Operation | Description |
---|---|
riakc_ping |
ping PB API. invoked by /riak-cs/ping |
riakc_get_cs_bucket |
getting a bucket record |
riakc_get_cs_user_strong |
getting a user record with PR=all |
riakc_get_cs_user |
getting a user record with R=quorum and PR=one |
riakc_put_cs_user |
putting a user record after create/deleting a bucket |
riakc_get_manifest |
getting a manifest |
riakc_put_manifest |
putting a manifest |
riakc_delete_manifest |
deleting a manifest (invoked via GC) |
riakc_get_block_n_one |
getting a block with N=1 without sloppy quorum |
riakc_get_block_n_all |
getting a block with N=3 after N=1 get failed |
riakc_get_block_remote |
getting a block after N=3 get resulted in not found |
riakc_get_block_legacy |
getting a block when N=1 get is turned off |
riakc_put_block |
putting a block |
riakc_put_block_resolved |
putting a block when block siblings resolution is invoked |
riakc_head_block |
heading a block, invoked via GC |
riakc_delete_block_constrained |
first trial to delete block with PW=all |
riakc_delete_block_secondary |
second trial to delete block with PW=quorum, after PW=all failed |
riakc_(get∣put)_gc_manifest_set |
invoked when a manifest is being moved to GC bucket |
riakc_(get∣delete)_gc_manifest_set |
invoked when manifests are being collected |
riakc_(get∣put)_access |
getting access stats, putting access stats |
riakc_(get∣put)_storage |
getting storage stats, putting storage stats |
riakc_fold_manifest_objs |
invoked inside GET Bucket (listing objects within a bucket) |
riakc_mapred_storage |
stats on each MapReduce job performance |
riakc_list_all_user_keys |
all users are listed out when starting storage calculation |
riakc_list_all_manifest_keys |
only used when deleting a bucket to verify it’s empty |
riakc_list_users_receive_chunk |
listing users invoked via /riak-cs/users API. |
riakc_get_uploads_by_index |
|
riakc_get_user_by_index |
|
riakc_get_gc_keys_by_index |
|
riakc_get_cs_buckets_by_index |
|
riakc_get_clusterid |
invoked when for the first time when a proxy_get is performed |
/riak-cs/stats
That will return a JSON object containing a series of latency histograms
and counters for a variety of operations, e.g. object_get
and
block_put
. Alongside each operation there will be a list showing the
count and rate for the operation, as well as a latency histogram showing
mean, median, and 95th and 99th percentiles:
<operation_name>: [MeterCount, MeterRate, LatencyMean, LatencyMedian, Latency95, Latency99]
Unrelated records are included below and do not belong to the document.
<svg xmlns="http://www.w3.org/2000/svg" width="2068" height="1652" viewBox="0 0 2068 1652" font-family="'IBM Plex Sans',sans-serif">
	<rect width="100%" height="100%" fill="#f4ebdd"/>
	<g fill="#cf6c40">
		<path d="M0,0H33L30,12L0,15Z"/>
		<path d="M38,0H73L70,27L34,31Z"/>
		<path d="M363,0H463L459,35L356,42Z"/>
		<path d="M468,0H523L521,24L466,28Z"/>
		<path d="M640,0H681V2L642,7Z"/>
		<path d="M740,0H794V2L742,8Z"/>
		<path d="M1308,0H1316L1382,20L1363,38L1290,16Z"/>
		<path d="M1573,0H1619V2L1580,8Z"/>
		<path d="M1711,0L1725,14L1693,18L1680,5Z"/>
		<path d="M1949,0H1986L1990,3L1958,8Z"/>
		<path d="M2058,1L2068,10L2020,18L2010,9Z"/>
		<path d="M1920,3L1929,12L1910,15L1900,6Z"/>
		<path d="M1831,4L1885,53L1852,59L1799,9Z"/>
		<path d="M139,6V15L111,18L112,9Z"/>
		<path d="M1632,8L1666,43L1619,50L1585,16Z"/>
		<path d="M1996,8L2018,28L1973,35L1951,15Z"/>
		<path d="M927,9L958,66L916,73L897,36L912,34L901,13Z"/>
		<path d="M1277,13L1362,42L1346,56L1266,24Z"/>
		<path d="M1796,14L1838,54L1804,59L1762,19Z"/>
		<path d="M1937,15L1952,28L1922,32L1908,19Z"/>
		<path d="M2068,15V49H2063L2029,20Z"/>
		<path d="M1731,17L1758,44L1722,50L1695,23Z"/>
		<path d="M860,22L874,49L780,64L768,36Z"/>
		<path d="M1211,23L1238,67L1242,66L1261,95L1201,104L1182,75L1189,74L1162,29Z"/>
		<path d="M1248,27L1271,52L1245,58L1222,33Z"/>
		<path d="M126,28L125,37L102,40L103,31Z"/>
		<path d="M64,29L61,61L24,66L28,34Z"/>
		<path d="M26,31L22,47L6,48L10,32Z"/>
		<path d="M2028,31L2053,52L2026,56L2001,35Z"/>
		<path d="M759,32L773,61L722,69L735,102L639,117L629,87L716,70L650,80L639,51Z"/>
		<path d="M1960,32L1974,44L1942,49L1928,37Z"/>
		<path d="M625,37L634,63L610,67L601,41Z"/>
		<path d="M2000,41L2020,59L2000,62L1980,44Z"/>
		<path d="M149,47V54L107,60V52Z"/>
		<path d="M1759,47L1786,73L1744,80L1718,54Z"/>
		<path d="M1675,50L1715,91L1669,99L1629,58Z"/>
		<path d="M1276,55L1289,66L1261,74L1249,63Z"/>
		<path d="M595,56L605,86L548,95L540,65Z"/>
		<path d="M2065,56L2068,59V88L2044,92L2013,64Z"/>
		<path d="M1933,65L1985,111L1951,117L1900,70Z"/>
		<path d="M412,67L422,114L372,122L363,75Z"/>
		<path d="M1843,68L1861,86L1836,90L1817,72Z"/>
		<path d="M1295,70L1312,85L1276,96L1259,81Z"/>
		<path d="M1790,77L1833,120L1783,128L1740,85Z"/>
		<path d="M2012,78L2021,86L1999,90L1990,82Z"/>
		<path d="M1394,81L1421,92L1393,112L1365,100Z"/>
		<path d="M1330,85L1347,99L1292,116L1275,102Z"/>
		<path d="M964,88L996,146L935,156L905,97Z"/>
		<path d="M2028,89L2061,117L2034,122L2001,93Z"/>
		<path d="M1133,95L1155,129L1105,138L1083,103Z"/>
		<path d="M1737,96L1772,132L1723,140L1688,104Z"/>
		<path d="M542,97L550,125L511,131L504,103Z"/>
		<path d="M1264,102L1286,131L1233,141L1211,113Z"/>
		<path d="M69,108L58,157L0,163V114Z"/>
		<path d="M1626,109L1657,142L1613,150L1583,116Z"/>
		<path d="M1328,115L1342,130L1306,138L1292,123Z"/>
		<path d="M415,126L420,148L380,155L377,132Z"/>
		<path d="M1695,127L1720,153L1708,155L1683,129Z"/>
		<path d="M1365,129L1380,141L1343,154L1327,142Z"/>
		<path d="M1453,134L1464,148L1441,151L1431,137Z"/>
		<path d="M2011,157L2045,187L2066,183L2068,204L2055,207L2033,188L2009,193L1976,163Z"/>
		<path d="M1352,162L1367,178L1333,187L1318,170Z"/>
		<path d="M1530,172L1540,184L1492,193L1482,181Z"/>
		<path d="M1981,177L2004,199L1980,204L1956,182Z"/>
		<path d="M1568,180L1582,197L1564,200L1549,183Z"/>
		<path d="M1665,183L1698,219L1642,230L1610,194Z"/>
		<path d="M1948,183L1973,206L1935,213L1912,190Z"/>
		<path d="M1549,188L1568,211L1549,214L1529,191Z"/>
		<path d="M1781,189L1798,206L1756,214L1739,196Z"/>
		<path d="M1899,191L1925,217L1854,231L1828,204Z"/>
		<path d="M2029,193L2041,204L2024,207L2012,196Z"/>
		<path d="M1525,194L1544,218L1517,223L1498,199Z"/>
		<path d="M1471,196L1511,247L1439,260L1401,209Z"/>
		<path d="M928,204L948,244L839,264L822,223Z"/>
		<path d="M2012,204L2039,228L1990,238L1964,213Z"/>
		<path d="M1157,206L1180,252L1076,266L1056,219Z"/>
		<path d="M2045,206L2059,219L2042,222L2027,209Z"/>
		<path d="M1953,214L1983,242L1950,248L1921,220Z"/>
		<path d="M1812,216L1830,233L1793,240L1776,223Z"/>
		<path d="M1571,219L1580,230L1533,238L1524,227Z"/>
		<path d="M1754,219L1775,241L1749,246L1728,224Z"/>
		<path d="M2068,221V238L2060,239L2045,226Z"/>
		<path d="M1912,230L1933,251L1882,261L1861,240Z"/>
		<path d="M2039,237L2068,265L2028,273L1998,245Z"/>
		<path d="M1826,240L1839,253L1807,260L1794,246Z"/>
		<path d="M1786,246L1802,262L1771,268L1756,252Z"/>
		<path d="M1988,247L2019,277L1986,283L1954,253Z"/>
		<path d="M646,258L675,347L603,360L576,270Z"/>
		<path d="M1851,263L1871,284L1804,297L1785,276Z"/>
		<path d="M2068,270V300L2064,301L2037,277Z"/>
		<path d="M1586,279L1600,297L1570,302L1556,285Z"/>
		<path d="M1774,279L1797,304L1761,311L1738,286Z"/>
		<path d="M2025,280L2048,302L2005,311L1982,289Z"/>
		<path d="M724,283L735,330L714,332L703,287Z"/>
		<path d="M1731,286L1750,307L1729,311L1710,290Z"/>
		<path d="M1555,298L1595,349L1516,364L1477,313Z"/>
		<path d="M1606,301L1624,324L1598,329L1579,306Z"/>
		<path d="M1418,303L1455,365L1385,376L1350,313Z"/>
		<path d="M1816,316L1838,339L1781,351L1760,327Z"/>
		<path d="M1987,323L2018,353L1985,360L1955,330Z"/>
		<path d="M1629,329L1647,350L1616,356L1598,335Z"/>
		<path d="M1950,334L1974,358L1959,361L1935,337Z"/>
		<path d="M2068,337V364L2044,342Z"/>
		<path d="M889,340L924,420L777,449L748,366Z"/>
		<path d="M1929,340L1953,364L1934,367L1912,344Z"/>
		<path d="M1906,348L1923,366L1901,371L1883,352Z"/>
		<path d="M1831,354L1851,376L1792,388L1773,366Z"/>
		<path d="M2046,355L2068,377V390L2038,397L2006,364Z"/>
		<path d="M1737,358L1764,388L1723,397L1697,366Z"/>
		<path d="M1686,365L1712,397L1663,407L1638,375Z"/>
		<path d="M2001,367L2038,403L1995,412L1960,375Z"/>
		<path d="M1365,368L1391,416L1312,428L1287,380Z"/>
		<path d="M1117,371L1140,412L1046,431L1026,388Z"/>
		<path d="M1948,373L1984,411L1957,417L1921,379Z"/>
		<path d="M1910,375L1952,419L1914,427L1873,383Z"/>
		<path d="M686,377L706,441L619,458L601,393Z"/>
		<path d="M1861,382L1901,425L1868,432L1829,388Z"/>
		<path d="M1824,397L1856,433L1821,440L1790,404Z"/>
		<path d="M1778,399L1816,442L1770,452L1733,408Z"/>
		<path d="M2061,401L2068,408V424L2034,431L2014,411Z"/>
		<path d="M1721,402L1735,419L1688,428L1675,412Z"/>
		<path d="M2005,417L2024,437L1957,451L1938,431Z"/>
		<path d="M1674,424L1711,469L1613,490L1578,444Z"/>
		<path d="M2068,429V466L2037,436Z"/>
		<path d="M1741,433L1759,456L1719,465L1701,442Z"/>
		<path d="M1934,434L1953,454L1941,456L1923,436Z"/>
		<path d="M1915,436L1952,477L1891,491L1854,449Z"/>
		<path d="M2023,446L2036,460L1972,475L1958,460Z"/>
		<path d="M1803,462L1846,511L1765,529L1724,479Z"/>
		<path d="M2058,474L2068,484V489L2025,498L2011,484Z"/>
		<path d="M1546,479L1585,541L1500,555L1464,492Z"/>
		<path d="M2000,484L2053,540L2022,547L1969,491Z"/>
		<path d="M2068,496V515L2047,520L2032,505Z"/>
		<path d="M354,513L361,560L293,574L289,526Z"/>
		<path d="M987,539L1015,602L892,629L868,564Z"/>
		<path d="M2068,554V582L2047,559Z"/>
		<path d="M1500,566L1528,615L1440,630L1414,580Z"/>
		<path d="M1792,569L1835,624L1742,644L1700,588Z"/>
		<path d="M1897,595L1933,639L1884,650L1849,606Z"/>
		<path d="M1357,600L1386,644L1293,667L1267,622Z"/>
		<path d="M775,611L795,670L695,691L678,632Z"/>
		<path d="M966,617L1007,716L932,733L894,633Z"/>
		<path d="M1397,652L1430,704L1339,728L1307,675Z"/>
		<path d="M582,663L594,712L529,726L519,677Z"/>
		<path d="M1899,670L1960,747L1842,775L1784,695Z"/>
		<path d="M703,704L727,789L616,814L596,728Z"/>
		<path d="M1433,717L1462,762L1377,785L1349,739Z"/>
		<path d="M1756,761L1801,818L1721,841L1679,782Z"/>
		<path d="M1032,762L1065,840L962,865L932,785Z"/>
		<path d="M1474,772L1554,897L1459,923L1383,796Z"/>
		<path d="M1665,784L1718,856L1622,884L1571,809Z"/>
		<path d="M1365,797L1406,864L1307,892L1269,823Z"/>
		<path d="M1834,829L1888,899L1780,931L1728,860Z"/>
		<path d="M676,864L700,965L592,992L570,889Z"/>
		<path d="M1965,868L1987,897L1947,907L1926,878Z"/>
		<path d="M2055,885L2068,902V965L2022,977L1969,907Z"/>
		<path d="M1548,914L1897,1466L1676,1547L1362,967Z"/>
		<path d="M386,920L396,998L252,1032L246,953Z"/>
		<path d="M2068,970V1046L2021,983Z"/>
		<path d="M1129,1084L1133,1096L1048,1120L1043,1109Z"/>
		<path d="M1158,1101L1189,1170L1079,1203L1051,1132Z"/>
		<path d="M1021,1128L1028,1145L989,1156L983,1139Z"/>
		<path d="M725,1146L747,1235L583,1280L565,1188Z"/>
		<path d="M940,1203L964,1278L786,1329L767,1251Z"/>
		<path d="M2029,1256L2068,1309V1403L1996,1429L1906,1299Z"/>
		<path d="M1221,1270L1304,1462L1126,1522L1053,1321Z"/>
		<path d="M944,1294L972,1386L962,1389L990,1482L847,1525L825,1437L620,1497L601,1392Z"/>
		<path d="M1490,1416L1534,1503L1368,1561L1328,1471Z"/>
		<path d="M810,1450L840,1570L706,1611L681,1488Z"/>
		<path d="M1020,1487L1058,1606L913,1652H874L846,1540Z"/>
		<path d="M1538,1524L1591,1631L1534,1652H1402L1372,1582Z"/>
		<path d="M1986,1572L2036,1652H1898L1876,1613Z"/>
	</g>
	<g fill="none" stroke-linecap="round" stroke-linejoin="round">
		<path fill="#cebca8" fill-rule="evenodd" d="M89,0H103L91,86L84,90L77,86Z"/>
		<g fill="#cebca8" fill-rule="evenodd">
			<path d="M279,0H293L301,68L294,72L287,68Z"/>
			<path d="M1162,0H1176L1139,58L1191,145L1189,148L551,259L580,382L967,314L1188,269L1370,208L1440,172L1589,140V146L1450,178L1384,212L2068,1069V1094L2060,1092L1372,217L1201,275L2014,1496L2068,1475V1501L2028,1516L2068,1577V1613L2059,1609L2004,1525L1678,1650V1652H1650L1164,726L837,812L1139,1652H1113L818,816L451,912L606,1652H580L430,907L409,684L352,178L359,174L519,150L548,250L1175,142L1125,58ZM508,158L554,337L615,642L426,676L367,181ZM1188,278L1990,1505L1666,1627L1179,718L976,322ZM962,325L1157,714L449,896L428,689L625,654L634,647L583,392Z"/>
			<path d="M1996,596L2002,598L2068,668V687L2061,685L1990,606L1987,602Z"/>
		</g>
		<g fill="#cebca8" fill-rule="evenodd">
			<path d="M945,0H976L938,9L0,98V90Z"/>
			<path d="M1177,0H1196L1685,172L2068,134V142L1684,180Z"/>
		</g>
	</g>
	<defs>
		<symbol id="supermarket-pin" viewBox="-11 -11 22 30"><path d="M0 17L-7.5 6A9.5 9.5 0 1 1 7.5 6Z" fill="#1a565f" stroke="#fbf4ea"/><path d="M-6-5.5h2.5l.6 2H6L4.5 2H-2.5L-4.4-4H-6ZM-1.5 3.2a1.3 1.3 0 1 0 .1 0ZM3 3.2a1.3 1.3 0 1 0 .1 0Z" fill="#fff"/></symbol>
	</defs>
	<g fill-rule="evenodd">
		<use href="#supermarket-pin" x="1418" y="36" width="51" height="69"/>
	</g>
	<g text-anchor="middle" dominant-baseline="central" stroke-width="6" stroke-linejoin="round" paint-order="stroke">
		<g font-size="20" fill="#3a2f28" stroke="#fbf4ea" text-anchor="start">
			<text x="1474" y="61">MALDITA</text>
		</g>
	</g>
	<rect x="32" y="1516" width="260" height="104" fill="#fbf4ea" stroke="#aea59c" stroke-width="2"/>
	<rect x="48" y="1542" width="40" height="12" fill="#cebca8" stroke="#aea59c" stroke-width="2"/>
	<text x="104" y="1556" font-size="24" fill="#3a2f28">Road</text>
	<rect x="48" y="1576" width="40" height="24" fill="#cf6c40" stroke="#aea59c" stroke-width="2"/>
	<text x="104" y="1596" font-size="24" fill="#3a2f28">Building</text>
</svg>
You will see a list of that form for each of the following operations:
Operation | Description |
---|---|
block_get |
Total BLOCK GET operations performed |
block_put |
Total BLOCK GET operations performed |
block_delete |
Total BLOCK DELETE operations performed |
service_get_buckets |
Total GET BUCKETS operations performed |
bucket_list_keys |
Total BUCKET LIST KEYS operations performed |
bucket_create |
Total BUCKET CREATE operations performed |
bucket_delete |
Total BUCKET DELETE operations performed |
bucket_get_acl |
Total BUCKET GET ACL operations performed |
bucket_put_acl |
Total BUCKET PUT ACL operations performed |
object_get |
Total GET operations performed |
object_put |
Total PUT operations performed |
object_head |
Total OBJECT HEAD operations performed |
object_delete |
Total OBJECT DELETE operations performed |
object_get_acl |
Total OBJECT GET ACL operations performed |
object_put_acl |
Total OBJECT PUT ACL operations performed |
Stanchion
DTrace Probes
Riak CS is built with some probes for use with DTrace to inspect certain operations in the live system, which can be helpful in diagnosing issues.
Usage Examples
The following are examples of using DTrace for inspecting various components of a running Riak CS installation.
Trace User Object Requests
dtrace -qn 'erlang*:::user_trace* /arg2 == 703/ {printf("pid %s: mod %s op %s: user %s bucket/file %s/n", copyinstr(arg0), copyinstr(arg6), copyinstr(arg7), copyinstr(arg8), copyinstr(arg9));}'
Trace Webmachine Resource Execution
dtrace -qn 'erlang*:::user_trace* /arg2 == 705/ {printf("pid %s: %s:%s/n", copyinstr(arg0), copyinstr(arg6), copyinstr(arg7));}'
Work on packaging of Riak CS for SmartOS and other operating systems with DTrace support is ongoing with the goal of providing enhanced ability to diagnose low-level issues in instances of Riak CS running on such operating systems.